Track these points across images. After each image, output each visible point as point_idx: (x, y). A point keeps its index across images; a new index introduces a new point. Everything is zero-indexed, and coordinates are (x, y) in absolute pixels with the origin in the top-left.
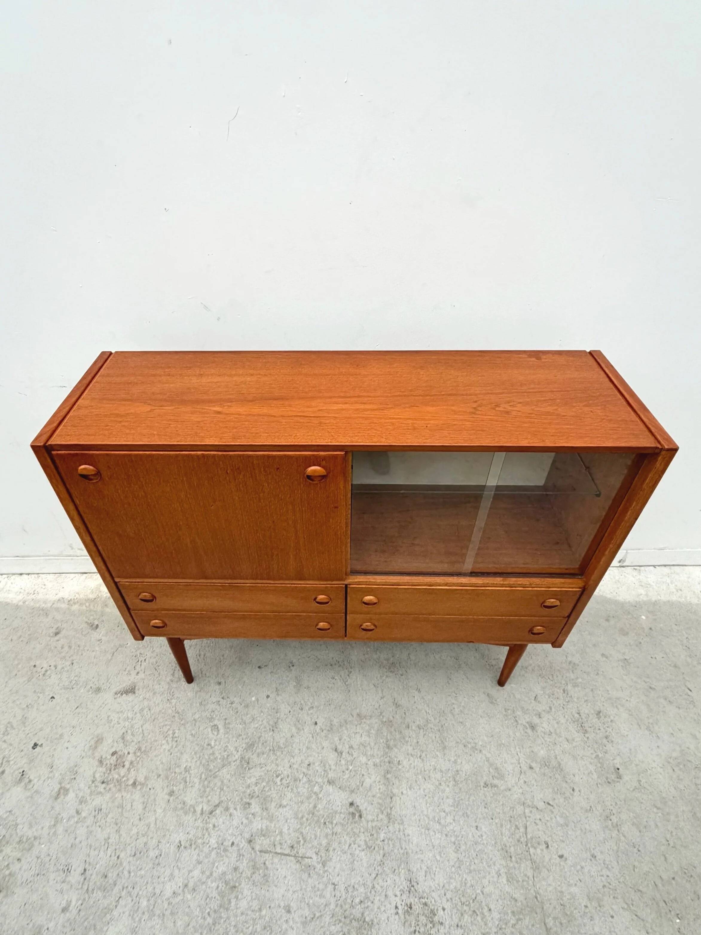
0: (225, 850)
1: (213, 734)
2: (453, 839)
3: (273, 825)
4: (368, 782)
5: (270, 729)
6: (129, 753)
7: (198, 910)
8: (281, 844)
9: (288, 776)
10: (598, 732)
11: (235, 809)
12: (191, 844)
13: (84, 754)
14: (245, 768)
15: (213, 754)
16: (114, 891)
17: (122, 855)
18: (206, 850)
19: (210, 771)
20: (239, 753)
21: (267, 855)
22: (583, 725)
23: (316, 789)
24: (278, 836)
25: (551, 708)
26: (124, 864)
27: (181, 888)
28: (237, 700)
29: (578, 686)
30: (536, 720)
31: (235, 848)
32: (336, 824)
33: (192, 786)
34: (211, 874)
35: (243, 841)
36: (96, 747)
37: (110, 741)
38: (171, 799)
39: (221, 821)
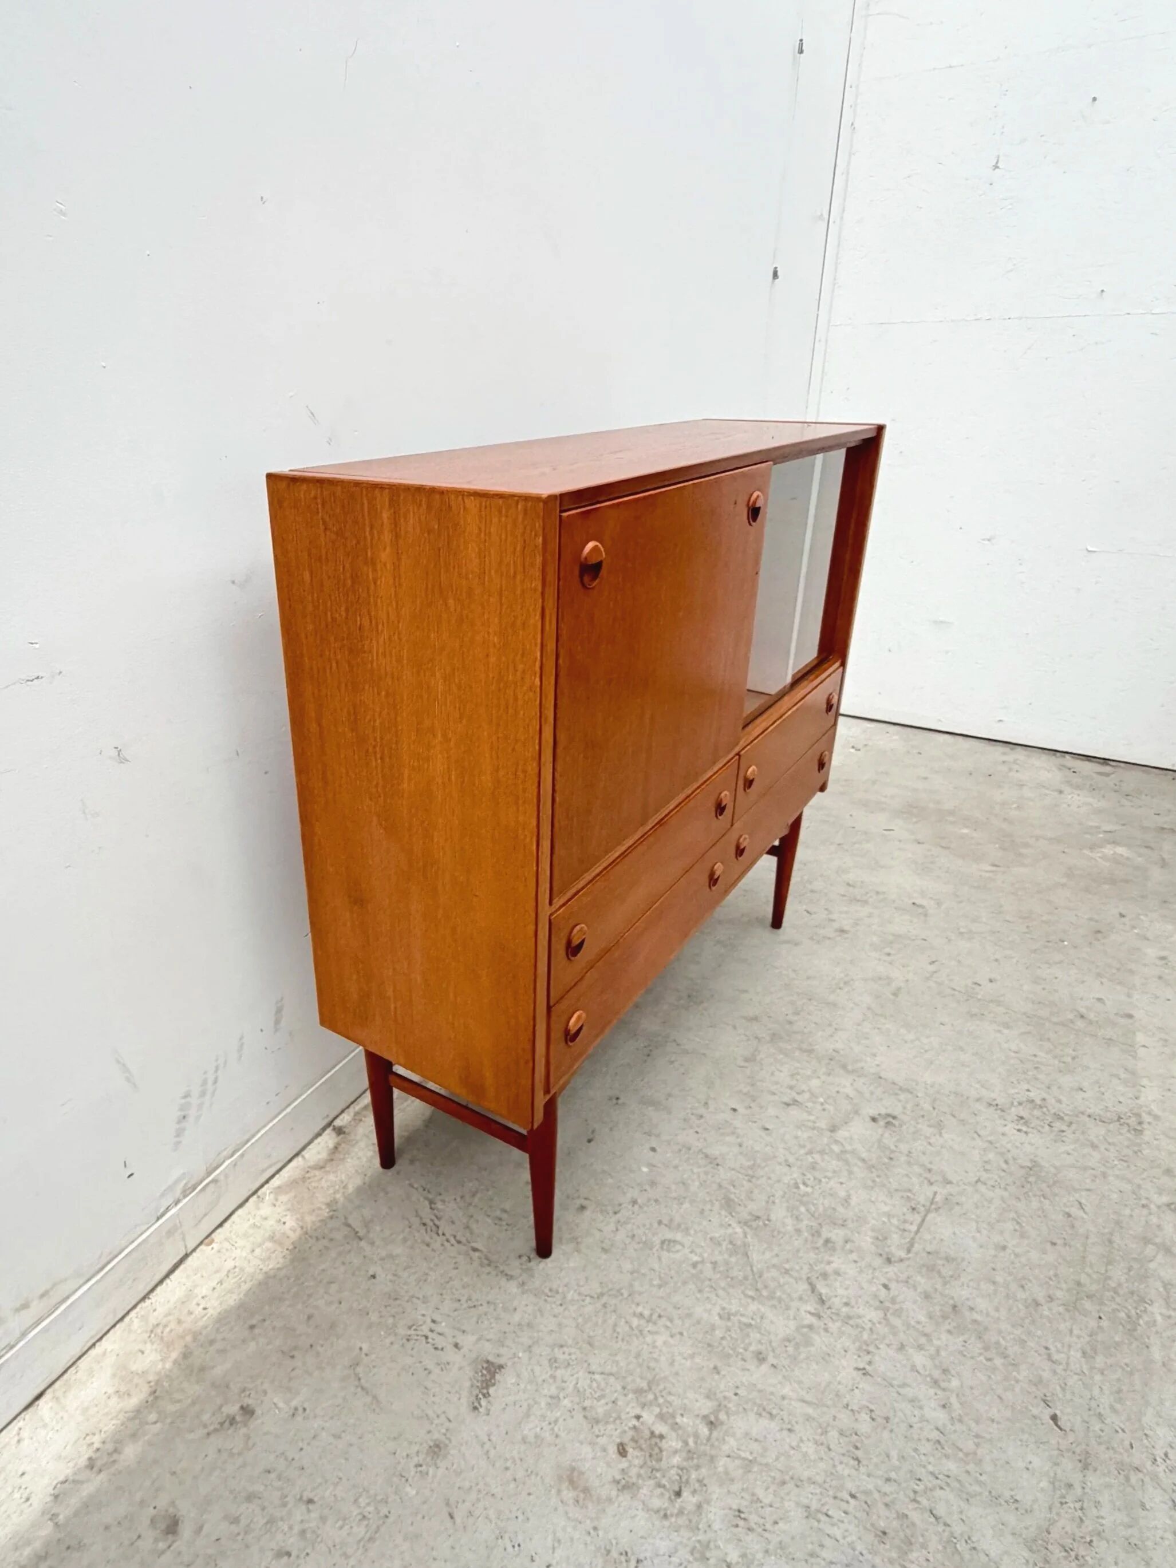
0: (893, 1301)
1: (678, 1251)
3: (873, 1222)
4: (849, 1091)
5: (713, 1168)
6: (638, 1417)
7: (979, 1374)
8: (905, 1221)
9: (804, 1175)
10: (869, 895)
11: (829, 1263)
12: (865, 1350)
13: (588, 1524)
14: (765, 1225)
15: (715, 1264)
16: (918, 1522)
17: (850, 1486)
18: (882, 1329)
19: (746, 1278)
20: (734, 1225)
21: (916, 1245)
22: (857, 900)
23: (836, 1148)
24: (892, 1221)
26: (870, 1487)
27: (939, 1392)
28: (633, 1193)
30: (835, 925)
31: (893, 1285)
32: (896, 1146)
33: (762, 1318)
34: (926, 1335)
35: (885, 1270)
36: (586, 1490)
37: (586, 1451)
38: (771, 1360)
39: (841, 1291)
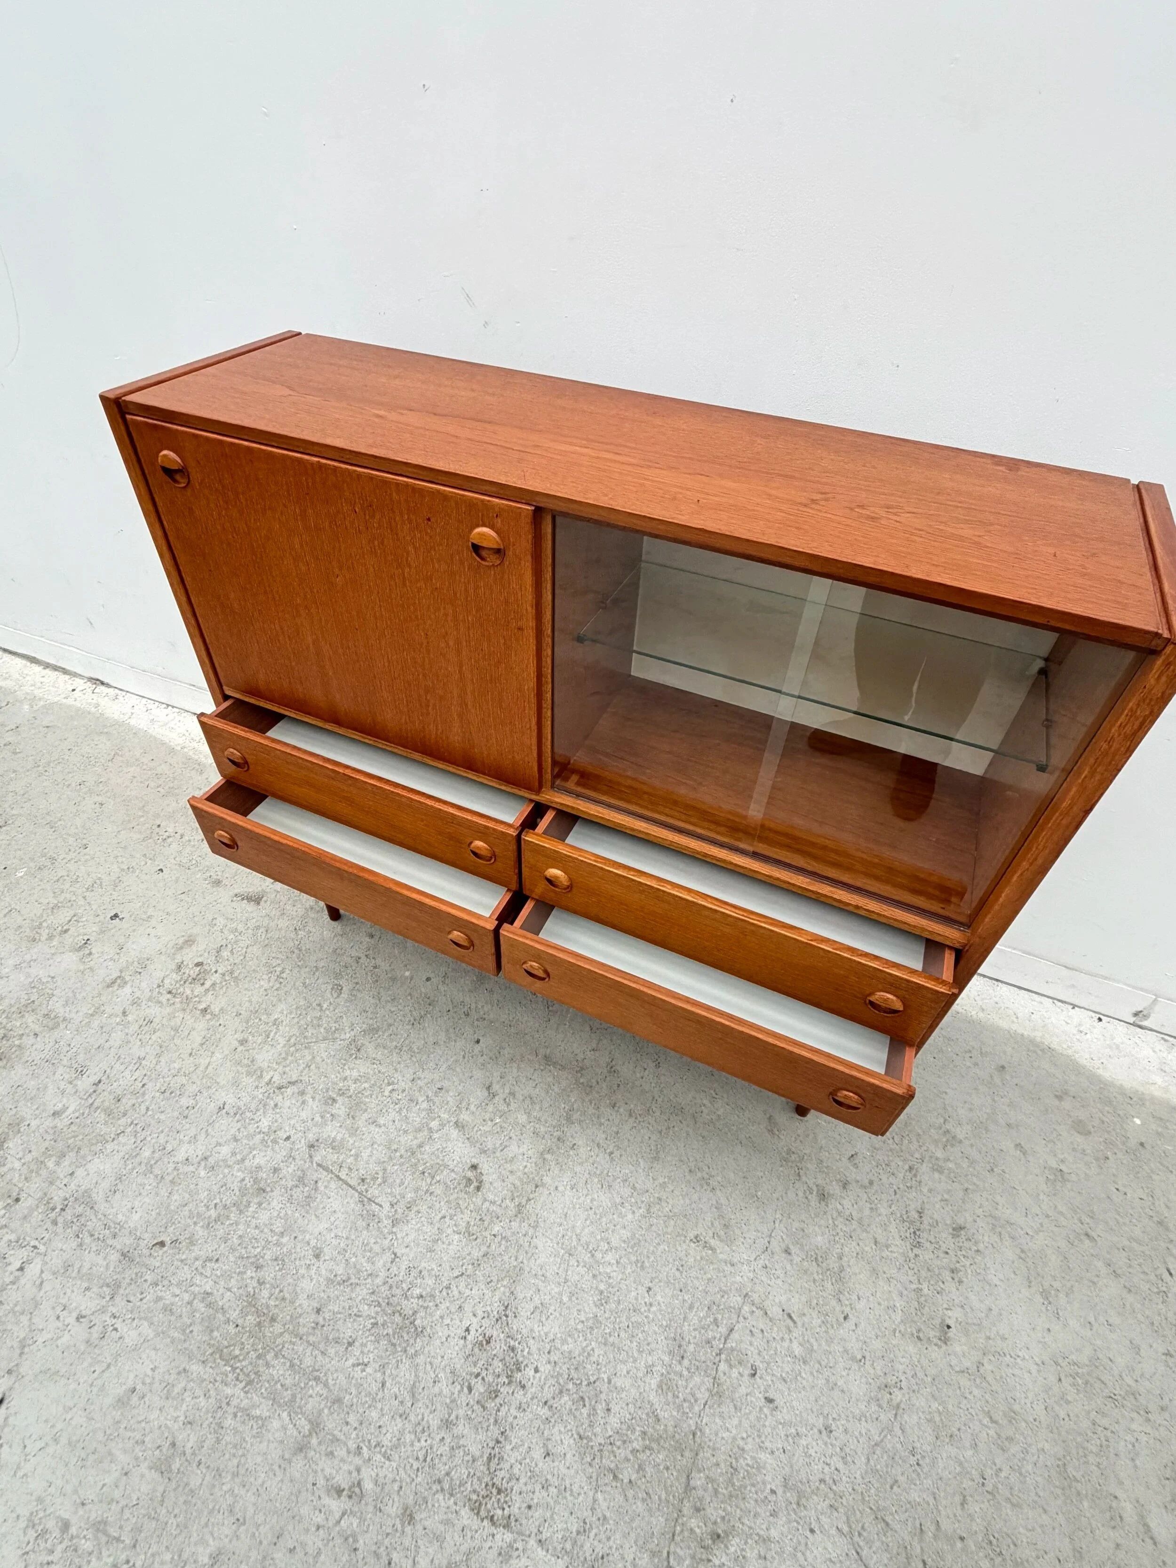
0: (275, 1141)
1: (332, 995)
2: (602, 1287)
3: (351, 1142)
4: (513, 1149)
5: (410, 1021)
6: (216, 972)
7: (206, 1193)
8: (350, 1169)
9: (404, 1091)
10: (942, 1255)
11: (313, 1098)
12: (238, 1112)
13: (163, 950)
14: (351, 1055)
15: (320, 1018)
16: (120, 1122)
17: (150, 1085)
18: (252, 1128)
19: (305, 1037)
20: (352, 1033)
21: (325, 1173)
22: (918, 1233)
23: (434, 1124)
24: (352, 1158)
25: (871, 1183)
26: (147, 1097)
27: (198, 1159)
28: (385, 966)
29: (941, 1172)
30: (835, 1189)
31: (288, 1144)
32: (439, 1181)
33: (272, 1045)
34: (243, 1160)
35: (303, 1141)
36: (181, 948)
37: (202, 947)
38: (240, 1048)
39: (288, 1103)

----

* [What you have to do]:
Copy all of the material above word for word, leaving out the pictures.

* [Answer area]:
Track these points across images. After each image, output each visible point as point_idx: (x, y). A point keeps its index across images; a new index introduces a new point. Everything is zero-indexed, and coordinates are (x, y) in absolute pixels with the origin in the top-left.
0: (225, 850)
1: (213, 734)
2: (453, 839)
3: (273, 825)
4: (368, 782)
5: (270, 729)
6: (129, 753)
7: (198, 910)
8: (281, 844)
9: (288, 776)
10: (598, 732)
11: (235, 809)
12: (191, 844)
13: (84, 754)
14: (245, 768)
15: (213, 754)
16: (114, 891)
17: (122, 855)
18: (206, 850)
19: (210, 771)
20: (239, 753)
21: (267, 855)
22: (583, 725)
23: (316, 789)
24: (278, 836)
25: (551, 708)
26: (124, 864)
27: (181, 888)
28: (237, 700)
29: (578, 686)
30: (536, 720)
31: (235, 848)
32: (336, 824)
33: (192, 786)
34: (211, 874)
35: (243, 841)
36: (96, 747)
37: (110, 741)
38: (171, 799)
39: (221, 821)
0: (893, 1301)
1: (678, 1251)
3: (873, 1222)
4: (849, 1091)
5: (713, 1168)
6: (638, 1417)
7: (979, 1374)
8: (905, 1221)
9: (804, 1175)
10: (869, 895)
11: (829, 1263)
12: (865, 1350)
13: (588, 1524)
14: (765, 1225)
15: (715, 1264)
16: (918, 1522)
17: (850, 1486)
18: (882, 1329)
19: (746, 1278)
20: (734, 1225)
21: (916, 1245)
22: (857, 900)
23: (836, 1148)
24: (892, 1221)
26: (870, 1487)
27: (939, 1392)
28: (633, 1193)
30: (835, 925)
31: (893, 1285)
32: (896, 1146)
33: (762, 1318)
34: (926, 1335)
35: (885, 1270)
36: (586, 1490)
37: (586, 1451)
38: (771, 1360)
39: (841, 1291)
0: (275, 1141)
1: (332, 995)
2: (602, 1287)
3: (351, 1142)
4: (513, 1149)
5: (410, 1021)
6: (216, 972)
7: (206, 1193)
8: (350, 1169)
9: (404, 1091)
10: (942, 1255)
11: (313, 1098)
12: (238, 1112)
13: (163, 950)
14: (351, 1055)
15: (320, 1018)
16: (120, 1122)
17: (150, 1085)
18: (252, 1128)
19: (305, 1037)
20: (352, 1033)
21: (325, 1173)
22: (918, 1233)
23: (434, 1124)
24: (352, 1158)
25: (871, 1183)
26: (147, 1097)
27: (198, 1159)
28: (385, 966)
29: (941, 1172)
30: (835, 1189)
31: (288, 1144)
32: (439, 1181)
33: (272, 1045)
34: (243, 1160)
35: (303, 1141)
36: (181, 948)
37: (202, 947)
38: (240, 1048)
39: (288, 1103)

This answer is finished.